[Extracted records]
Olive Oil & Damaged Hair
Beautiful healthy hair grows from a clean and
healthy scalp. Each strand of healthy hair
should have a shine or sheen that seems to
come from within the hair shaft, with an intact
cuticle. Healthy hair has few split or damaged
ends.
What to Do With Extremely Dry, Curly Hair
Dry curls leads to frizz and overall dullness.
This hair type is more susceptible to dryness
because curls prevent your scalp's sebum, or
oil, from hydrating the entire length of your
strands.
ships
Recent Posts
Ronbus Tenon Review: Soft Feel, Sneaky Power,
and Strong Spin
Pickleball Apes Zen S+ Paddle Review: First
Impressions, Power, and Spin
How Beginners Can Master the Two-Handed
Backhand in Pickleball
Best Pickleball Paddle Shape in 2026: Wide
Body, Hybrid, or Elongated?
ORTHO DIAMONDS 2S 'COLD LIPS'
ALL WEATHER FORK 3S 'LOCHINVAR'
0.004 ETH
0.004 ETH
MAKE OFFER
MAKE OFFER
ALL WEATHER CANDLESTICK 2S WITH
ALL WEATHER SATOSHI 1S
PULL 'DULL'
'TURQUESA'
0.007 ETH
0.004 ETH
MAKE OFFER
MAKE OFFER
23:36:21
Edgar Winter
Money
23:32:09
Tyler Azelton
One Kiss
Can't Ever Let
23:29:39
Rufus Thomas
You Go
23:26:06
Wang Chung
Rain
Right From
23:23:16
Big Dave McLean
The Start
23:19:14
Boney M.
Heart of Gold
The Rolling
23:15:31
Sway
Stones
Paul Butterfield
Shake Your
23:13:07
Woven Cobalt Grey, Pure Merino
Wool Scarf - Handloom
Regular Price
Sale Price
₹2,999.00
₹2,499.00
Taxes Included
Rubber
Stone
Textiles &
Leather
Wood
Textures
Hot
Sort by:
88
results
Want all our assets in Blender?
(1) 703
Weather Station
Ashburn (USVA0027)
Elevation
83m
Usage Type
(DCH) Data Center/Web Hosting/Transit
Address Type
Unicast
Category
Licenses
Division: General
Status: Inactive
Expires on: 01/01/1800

==

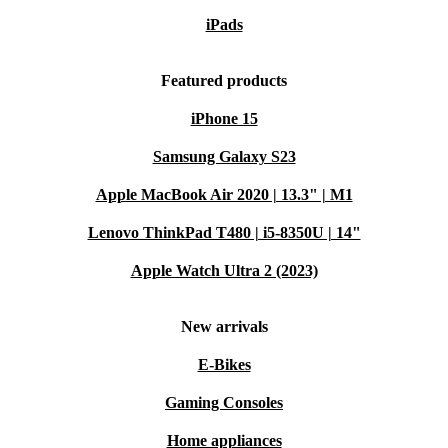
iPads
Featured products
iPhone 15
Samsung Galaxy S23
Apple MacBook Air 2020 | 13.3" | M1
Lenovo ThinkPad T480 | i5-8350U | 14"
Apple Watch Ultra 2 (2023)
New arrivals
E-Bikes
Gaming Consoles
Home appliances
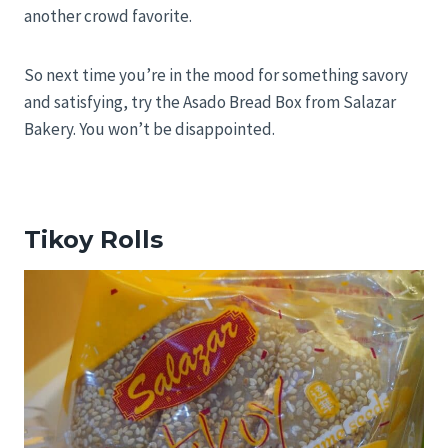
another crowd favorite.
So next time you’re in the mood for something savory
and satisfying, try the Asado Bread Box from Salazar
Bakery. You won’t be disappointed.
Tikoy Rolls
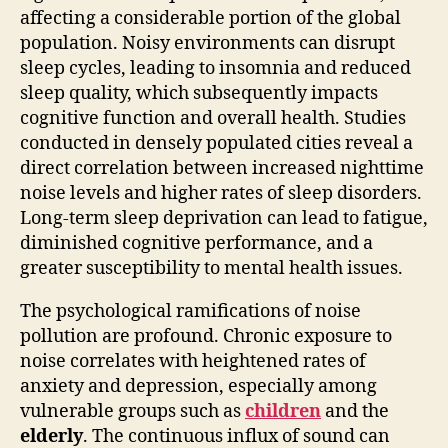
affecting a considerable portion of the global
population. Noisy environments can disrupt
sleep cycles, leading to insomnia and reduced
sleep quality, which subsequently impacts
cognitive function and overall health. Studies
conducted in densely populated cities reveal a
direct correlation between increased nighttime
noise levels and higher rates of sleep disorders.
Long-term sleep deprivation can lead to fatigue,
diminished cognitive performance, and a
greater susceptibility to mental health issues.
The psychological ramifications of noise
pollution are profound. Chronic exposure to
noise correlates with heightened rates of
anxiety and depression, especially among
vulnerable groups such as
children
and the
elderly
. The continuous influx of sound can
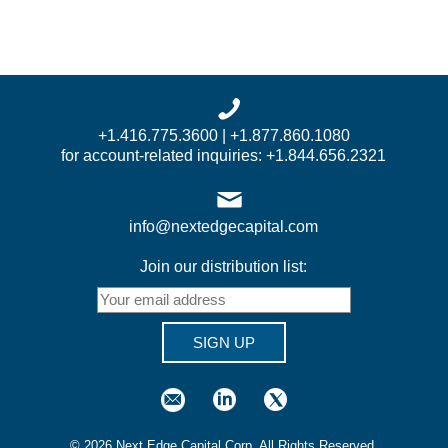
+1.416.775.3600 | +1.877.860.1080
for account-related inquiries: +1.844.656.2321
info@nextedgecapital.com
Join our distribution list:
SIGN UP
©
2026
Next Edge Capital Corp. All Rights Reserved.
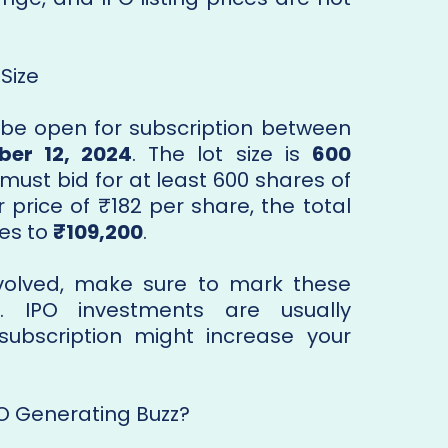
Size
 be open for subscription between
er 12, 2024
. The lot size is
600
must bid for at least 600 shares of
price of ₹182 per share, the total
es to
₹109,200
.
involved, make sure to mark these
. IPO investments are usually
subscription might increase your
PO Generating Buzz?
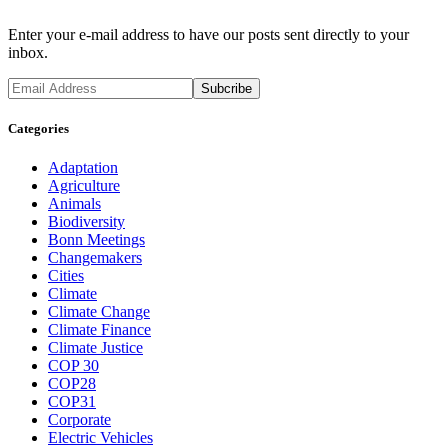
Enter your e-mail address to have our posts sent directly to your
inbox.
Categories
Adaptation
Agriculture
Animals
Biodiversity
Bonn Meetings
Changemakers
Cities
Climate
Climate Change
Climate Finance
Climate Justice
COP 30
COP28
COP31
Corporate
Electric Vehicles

==

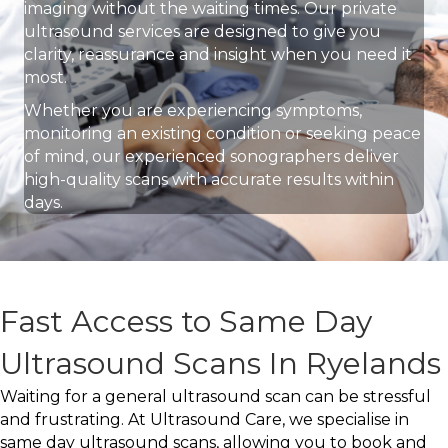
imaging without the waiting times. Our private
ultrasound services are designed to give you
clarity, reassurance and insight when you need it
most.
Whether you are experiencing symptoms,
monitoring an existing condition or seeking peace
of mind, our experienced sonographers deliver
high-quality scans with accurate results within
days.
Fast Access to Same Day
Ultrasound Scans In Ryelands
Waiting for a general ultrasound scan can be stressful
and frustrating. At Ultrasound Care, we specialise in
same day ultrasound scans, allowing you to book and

> _EXERCISE INSTRUCTIONS_: Here the output must be the lines above from the line with "Olive Oil & Damaged Hair" to the line with "Body, Hybrid, or Elongated?", both included, duplicated word for word and nothing else.

> _SOLUTION_:
Olive Oil & Damaged Hair
Beautiful healthy hair grows from a clean and
healthy scalp. Each strand of healthy hair
should have a shine or sheen that seems to
come from within the hair shaft, with an intact
cuticle. Healthy hair has few split or damaged
ends.
What to Do With Extremely Dry, Curly Hair
Dry curls leads to frizz and overall dullness.
This hair type is more susceptible to dryness
because curls prevent your scalp's sebum, or
oil, from hydrating the entire length of your
strands.
ships
Recent Posts
Ronbus Tenon Review: Soft Feel, Sneaky Power,
and Strong Spin
Pickleball Apes Zen S+ Paddle Review: First
Impressions, Power, and Spin
How Beginners Can Master the Two-Handed
Backhand in Pickleball
Best Pickleball Paddle Shape in 2026: Wide
Body, Hybrid, or Elongated?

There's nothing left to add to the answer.